En un menú de degustación de muchos pasos, cada uno debe ser pequeño en tamaño, contundente en sabor y claro en lo que quiere transmitir. Uno de los pasos era la lubina, que representaba el pescado grillado a carbón que se vendía en los chiringuitos de las playas de Marbella al caer la tarde.

La lubina esperaba en la heladera trozada en tacos de sesenta gramos, con la piel, sin escamas. Al entrar una orden, sabíamos que era el paso número seis, de modo que, cuando se estaba armando el número tres, comenzábamos a prepararla.

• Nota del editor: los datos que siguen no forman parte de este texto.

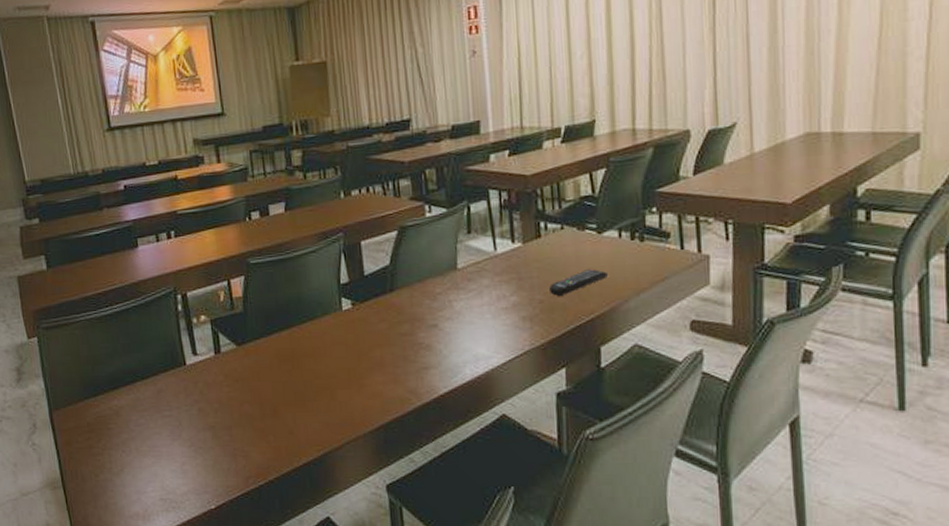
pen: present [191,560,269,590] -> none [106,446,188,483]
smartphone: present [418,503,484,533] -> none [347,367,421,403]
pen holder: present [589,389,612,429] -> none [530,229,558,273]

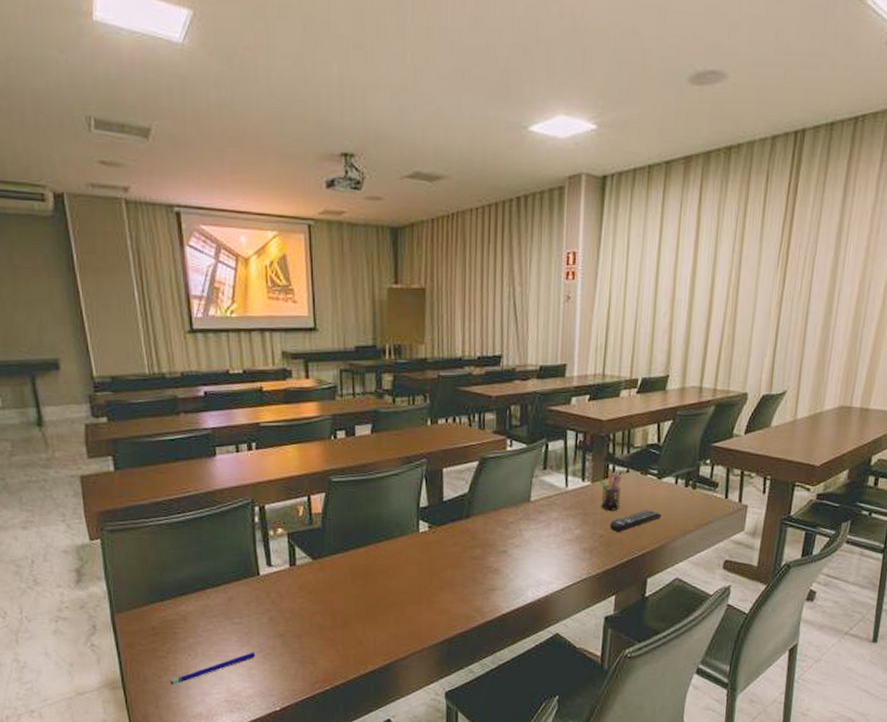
pen: none [106,446,188,483] -> present [169,652,256,685]
pen holder: none [530,229,558,273] -> present [598,471,621,511]

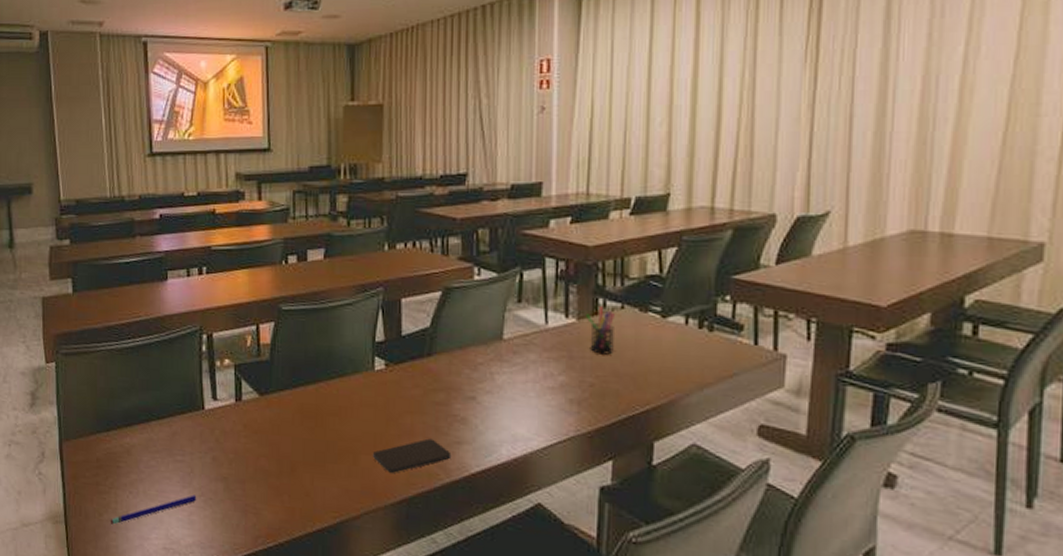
smartphone: none [417,588,486,619] -> present [372,438,452,473]
remote control: present [610,509,661,533] -> none [602,354,669,382]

Se salaba y pintaba con aceite de oliva antes de introducir los tacos en una bolsa de vacío que cerrábamos y sumergíamos en un gran tacho lleno de agua a sesenta y cinco grados celsius constantes, gracias al Roner. A los pocos minutos, la carne estaba cocida en un punto perfecto, manteniendo intactas todas sus fibras, jugos y sin haber recocinado ni una molécula de proteína. Todo ya había sido fríamente calculado y se ejecutaba con mucha facilidad. Se sacaban del agua y se abría la bolsa. Cada taco de pescado era secado con papel absorbente para llevarlo a dorar del lado de la piel en una plancha, hasta que quedara muy dorada y crocante. Se servía sobre una loza negra para resaltar el blanco nacarado de la carne bajo el plateado brillante y dorado de la piel chamuscada. Era muy bueno y faltaba lo mejor, se bañaba con una cucharada de grasa derretida del vientre, esa que se guardaba con tanto cuidado en la limpieza de los pescados. Era esa grasa derretida, y la piel tostada, lo que activaba el teletransportador para hacerte sentir en la playa, descalzo bajo las estrellas, aunque estuvieras en una sala de restaurante, bastante aburrida, rodeado de solícitos camareros que te hacían un cuento como este antes de cada paso del menú y rellenaban tu copa a cada centímetro cúbico que decidieras beber.

Por eso, este tipo de restaurantes generan opiniones tan encontradas, sobre todo, porque a la hora de la cuenta cualquier opinión se radicaliza. En su defensa digo que, en los buenos ejemplos de este género, sostener tal operación es tanto o más caro que su ya costosa materia prima, y eso abulta un precio que a veces no cubre los costos de investigación. Por otra parte, y siempre dentro de los buenos ejemplos, esta cocina tan sofisticada o «rara» es pensada por gente que domina las bases de la cocina con solvencia para desde ahí crear nuevas técnicas.

El caso de la cocción al vacío derramó hacia todos los estilos, y para quienes hacemos cocina simple de producto es una herramienta que aporta buenas posibilidades. En el menú de Escaramuza no exageramos con el recurso, pero está incorporado como una de nuestras técnicas. Ejemplo de ello son los huevos 65° que usamos para el ensopado o la tira de asado que hacemos a la plancha, las cuales pasan por el Roner en su primera cocción.

Dentro de los libros de cocina que usamos, este quizá sea el más distinto a los demás, y, sin embargo, está bien integrado, conviviendo en permanente conexión, porque, más allá del estilo de sus recetas, la objetividad de sus fichas técnicas lo vuelve universal.